■ Problems
(a) Translate this sentence from the passage about the fifth-grade runner into Spanish: "For Connor Burns, the fifth grader, it's another matter."
(b) Carry on the story of Connor Burns's mile attempt, starting after its final sentence.

■ Passage shown
It’s not a big deal. Just a 11-year-old kid, running laps around a track.
A fifth grader, whose dad happens to be a college distance coach, doggedly trailing one of his dad’s top runners, senior Will Crocker. Experience and earnestness. Short legs churning after long legs.
Both trying to slip under five-minutes and twenty-seconds for four laps.
For Crocker, a 4:01 miler, it’s barely a challenge. When his coach sent a text asking if he’d mind pacing the kid to a sub-5:20, he figured: No problem, let’s go run some 80’s. His legs are set to automatic.
For Connor Burns, the fifth grader, it’s another matter.
He’s shooting for a personal best
The oldest of four boys, Connor is into all kinds of athletic endeavors — baseball and soccer and basketball; the occasional unsanctioned boxing match with his brothers — but he’s starting to love this sport that his parents, Marc and Alana Burns, excelled at through high school and college. The one they both starred in at Loyola University Chicago.
The one that he’s watched his dad coach here at the University of Missouri.

■ Data excerpt
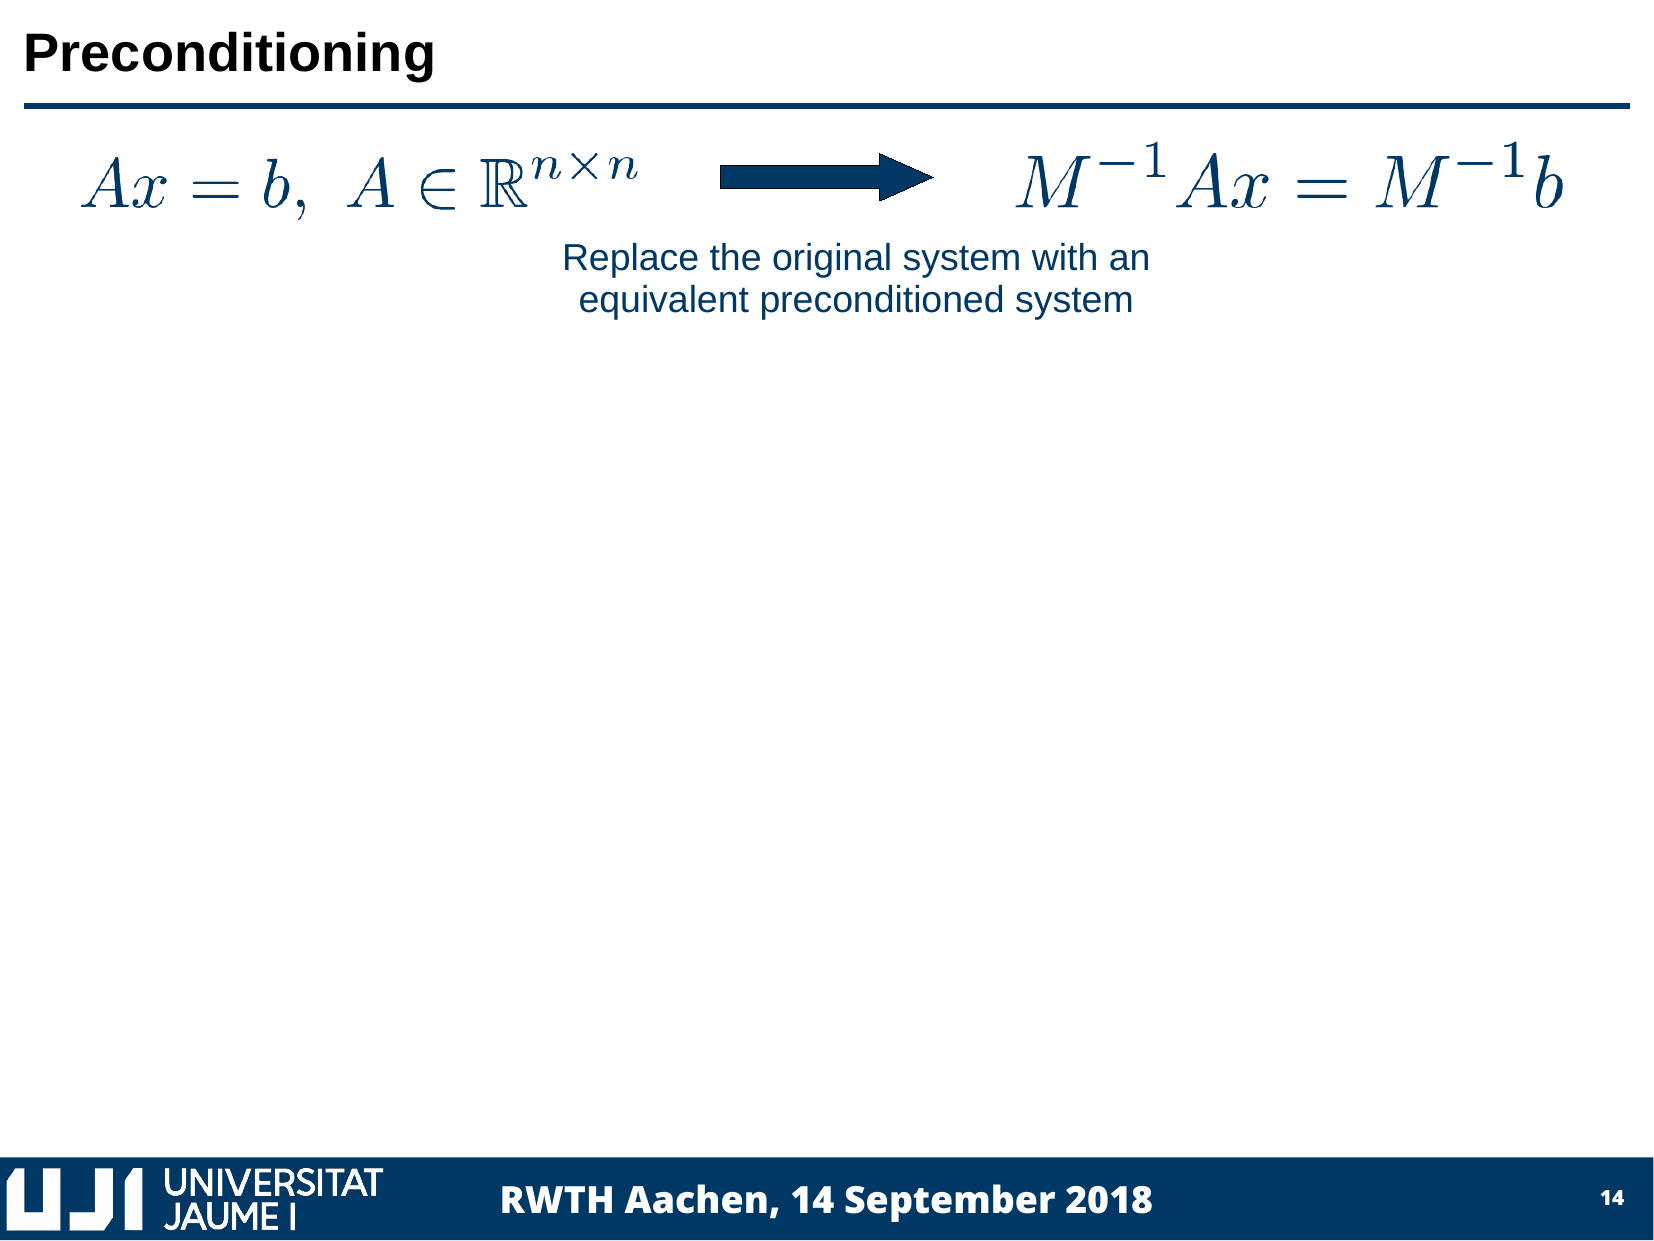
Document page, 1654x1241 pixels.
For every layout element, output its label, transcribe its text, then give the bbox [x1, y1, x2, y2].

■ Results of the exercise
(a) Para Connor Burns, el alumno de quinto grado, es otra cosa.

(b)
At this point, there aren’t many competitive opportunities for fifth graders, but Connor doesn’t take it too seriously anyway. No heavy training or early specialization. No pressure from his parents. They want him to come to this running thing on his own. He just happens to be naturally gifted, so every now and then they all head to the track to see if he can knock out a new personal best.
Today, he’s tucked in behind Crocker, trying to ride the slipstream behind the senior’s metronomic pace. Marc and Alana are trackside, cheering and calling out splits.
Let’s go run some 80s.
Whenever Crocker senses the youngster starting to lag, he glances back and urges him on. But a small gap starts to widen. An 80-second lap becomes an 81. The goal starts to slip away.
Battling home, Connor crosses in 5:21. Still a great time for a 11-year-old.
And they can always give it another shot in a week or two, right?
That’s what Crocker is thinking, and probably what Connor’s parents are thinking, too. Send another text, meet again at the empty track, take another swing at the PR.
But it’s not what Connor is thinking.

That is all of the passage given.